RECORDS TO PROCESS

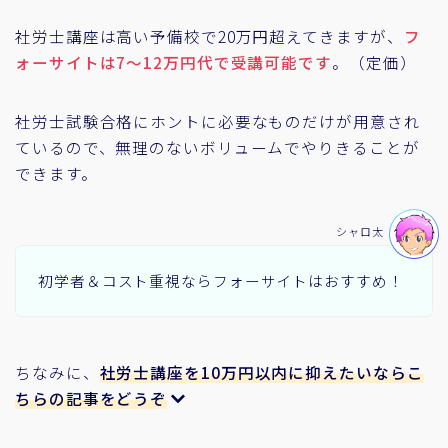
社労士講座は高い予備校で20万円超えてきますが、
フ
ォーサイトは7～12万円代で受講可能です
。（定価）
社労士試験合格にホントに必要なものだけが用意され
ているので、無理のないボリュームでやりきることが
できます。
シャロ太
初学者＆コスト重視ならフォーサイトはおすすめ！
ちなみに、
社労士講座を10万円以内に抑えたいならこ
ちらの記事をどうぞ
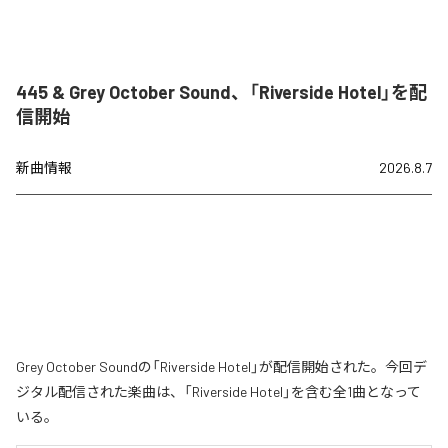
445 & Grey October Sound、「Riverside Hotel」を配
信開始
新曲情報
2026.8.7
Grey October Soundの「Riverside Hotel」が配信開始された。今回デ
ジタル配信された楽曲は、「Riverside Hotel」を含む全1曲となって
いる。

--

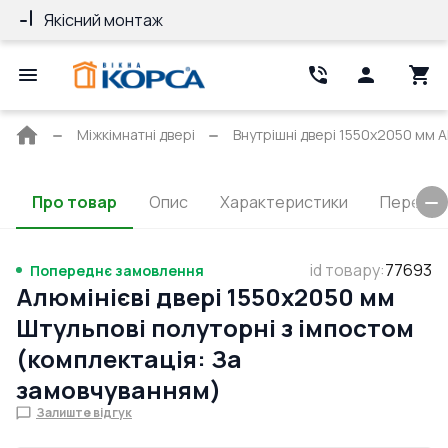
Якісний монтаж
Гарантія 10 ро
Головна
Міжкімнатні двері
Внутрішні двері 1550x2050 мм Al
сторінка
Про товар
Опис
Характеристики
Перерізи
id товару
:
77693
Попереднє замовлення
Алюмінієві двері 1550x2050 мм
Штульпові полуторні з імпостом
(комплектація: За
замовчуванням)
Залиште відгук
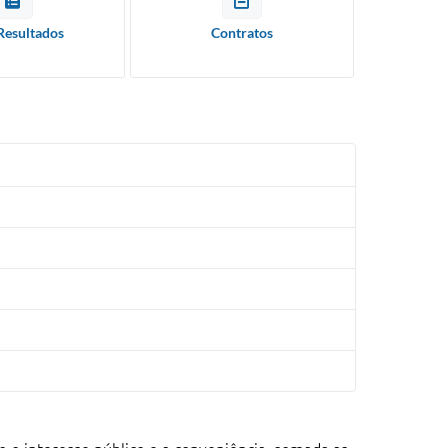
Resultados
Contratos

PROMPT
In the entries above, reproduce the part that opens with the line containing "Якісний монтаж" and closes with the line containing "Залиште відгук", substituting "Попереднє замовлення" with "Передзамовлення" and leaving everything else unchanged. Provide only those lines.

ANSWER FOR THIS EXERCISE
Якісний монтаж
Гарантія 10 ро
Головна
Міжкімнатні двері
Внутрішні двері 1550x2050 мм Al
сторінка
Про товар
Опис
Характеристики
Перерізи
id товару
:
77693
Передзамовлення
Алюмінієві двері 1550x2050 мм
Штульпові полуторні з імпостом
(комплектація: За
замовчуванням)
Залиште відгук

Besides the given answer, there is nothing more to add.